Published online: Jun 27 2004

Roach, Roberts, Rees,

Sports Unit, Robert Jones and Agnes Hunt Hospital, Oswestry, Shropshire, SYO10 7AG, UK.

Abstract

Radiofrequency thermal shrinkage of the anterior cruciate ligament (ACL) injured knee is a relatively recent treatment. The purpose of this study was to retrospectively analyse the results in a cohort of 32 patients with a minimum follow-up of 12 months (range 12-37 months). Cases were acute (1) or chronic (31), involving either a native or reconstructed ligament. Native ACL injuries were: lax but intact (12 + 1 acute), partial tears with remaining intact femoral attachment (4) or completely torn and attached to the posterior cruciate ligament (PCL) (6). Reconstructions were: Hamstrings (3), Bone-Patella Tendon-Bone (5) or allograft (1). We also recorded concomitant pathology, function status, Lysholm and Tegner scores and KT2000 values.

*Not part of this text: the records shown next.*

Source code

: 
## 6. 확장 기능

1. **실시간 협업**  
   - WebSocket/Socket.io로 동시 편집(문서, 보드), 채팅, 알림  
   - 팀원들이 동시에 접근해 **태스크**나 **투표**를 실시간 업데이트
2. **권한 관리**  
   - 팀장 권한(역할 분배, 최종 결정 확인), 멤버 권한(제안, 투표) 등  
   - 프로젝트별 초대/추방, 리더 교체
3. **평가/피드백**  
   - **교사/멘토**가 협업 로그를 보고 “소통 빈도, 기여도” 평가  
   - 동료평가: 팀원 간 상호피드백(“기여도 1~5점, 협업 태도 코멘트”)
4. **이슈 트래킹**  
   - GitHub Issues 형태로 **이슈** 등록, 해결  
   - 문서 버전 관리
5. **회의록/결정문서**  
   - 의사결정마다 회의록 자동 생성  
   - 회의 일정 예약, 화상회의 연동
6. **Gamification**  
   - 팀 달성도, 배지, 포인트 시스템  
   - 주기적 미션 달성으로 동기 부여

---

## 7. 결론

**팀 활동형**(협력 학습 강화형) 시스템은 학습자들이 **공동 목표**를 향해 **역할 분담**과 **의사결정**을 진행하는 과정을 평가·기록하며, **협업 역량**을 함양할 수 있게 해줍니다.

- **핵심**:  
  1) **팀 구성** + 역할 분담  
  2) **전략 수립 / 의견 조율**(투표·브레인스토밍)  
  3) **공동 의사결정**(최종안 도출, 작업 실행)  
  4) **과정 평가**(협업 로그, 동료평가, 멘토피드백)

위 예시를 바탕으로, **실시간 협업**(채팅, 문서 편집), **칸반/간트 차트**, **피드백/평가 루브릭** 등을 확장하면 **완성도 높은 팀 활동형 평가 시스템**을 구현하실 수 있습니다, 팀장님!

The procedure was successful in limiting instability overall in 72% (23/32), and in particular 44% of reconstructed ligaments (4/9). There was no correlation of results to the treatment of co-existent pathology. The clinical scores remained high in successful cases although sporting function did reduce by follow-up. We conclude that despite these results the technique is still of value in appropriately selected, counselled and rehabilitated individuals. It is a safe technique that may avoid the necessity to proceed to reconstruction and can be considered as a planned procedure or as an adjunct to other therapy for instability at the time of arthroscopy for other pathology.